Echo Park Film Center in Los Angeles applied for $5,000 to “cross-pollinate” ideas and energy from different groups it already works with: local elders and youth. The idea is to bring the two groups together – following COVID safety guidelines – to produce a story about the community to be shared with the community upon completion.

Making the Los Angeles River State Historic Park accessible to local elders

The Los Angeles River State Historic Park is a long open space between the Los Angeles River and the original founding site of L.A. The park is close to Chinatown, a neighborhood with a high percentage of elderly people, yet Chinatown elders tend not to come to the park.

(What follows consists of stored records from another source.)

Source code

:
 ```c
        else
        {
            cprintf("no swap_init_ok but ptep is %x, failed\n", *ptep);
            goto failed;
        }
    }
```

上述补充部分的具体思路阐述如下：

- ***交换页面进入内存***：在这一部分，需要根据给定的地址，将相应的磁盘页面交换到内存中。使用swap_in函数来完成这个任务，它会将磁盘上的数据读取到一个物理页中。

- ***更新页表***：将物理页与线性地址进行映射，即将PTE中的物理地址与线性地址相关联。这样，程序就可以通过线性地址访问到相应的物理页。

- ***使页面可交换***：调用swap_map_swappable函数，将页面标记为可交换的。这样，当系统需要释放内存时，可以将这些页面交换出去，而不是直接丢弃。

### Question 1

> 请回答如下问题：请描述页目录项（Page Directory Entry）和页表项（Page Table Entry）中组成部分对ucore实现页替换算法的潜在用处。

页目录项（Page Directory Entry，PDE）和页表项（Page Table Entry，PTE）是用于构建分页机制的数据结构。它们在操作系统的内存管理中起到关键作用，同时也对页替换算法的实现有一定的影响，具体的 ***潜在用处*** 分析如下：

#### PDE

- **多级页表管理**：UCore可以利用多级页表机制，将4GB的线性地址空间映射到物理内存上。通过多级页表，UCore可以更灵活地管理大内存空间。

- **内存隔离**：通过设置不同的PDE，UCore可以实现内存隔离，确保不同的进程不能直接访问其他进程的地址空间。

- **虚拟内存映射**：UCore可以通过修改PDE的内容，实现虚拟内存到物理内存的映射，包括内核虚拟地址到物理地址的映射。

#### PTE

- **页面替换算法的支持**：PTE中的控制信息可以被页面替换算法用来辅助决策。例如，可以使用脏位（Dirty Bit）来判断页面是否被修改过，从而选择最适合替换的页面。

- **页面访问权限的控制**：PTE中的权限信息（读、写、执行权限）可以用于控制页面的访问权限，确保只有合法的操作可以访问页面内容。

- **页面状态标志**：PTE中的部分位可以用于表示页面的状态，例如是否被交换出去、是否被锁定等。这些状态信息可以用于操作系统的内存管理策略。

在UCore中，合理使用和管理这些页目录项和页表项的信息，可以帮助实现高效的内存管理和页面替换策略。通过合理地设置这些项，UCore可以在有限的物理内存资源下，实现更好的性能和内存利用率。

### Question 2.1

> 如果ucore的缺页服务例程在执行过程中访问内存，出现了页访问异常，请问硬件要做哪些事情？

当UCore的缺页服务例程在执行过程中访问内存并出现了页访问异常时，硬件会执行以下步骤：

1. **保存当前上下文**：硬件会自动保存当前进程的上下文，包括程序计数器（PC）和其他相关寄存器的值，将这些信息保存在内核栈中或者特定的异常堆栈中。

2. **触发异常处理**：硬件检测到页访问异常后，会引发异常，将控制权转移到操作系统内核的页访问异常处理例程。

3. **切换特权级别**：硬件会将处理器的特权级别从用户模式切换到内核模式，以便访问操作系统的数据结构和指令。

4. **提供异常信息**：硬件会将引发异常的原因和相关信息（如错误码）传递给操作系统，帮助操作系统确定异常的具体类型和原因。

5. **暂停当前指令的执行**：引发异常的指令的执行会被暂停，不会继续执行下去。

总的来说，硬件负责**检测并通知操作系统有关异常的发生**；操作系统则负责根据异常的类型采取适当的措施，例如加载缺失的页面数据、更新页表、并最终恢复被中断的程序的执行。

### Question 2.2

Los Angeles River State Park Partners applied for $15,000 to create a civic engagement project aimed at promoting a greater sense of community inclusion. The Chinatown Health Initiative will provide elder-friendly Tai Chi classes and curate community engagement dialogues between elders and park staff, to introduce and familiarize the elders with the park and its staff, and to give staff an opportunity to learn about the elders’ needs and preferences.

The hope is to make the park a senior-friendly and healthy community resource by increasing community inclusion in park planning.

Exploring the San Leandro Creek ecosystem

The City of San Leandro applied for $8,700 to conduct a series of design charrettes with students, older adults, residents, and community groups to help plan and create new public space along San Leandro Creek. The goal is to help make the area more useful to the groups that already use it and to create opportunities for those groups to connect with each other to improve it for everyone.

The creek area can serve as an outdoor education lab for the study of ecology and indigenous history, and as a community garden, and perhaps as other uses as suggested by participants in the charrette.

Affordable ADUs

The city of Seaside plans to build two units of affordable housing on city property, to be completed by November. The United Way of Monterey County plans to use its $8,700 AARP grant to develop an educational campaign about building Accessible Dwelling Units to accompany the project.

Its goals are to inform the community about ADUs and their benefits, to help remove barriers to building them, particularly for low-income and elderly homeowners, and provide access to information, best practices, and resources related to ADU building.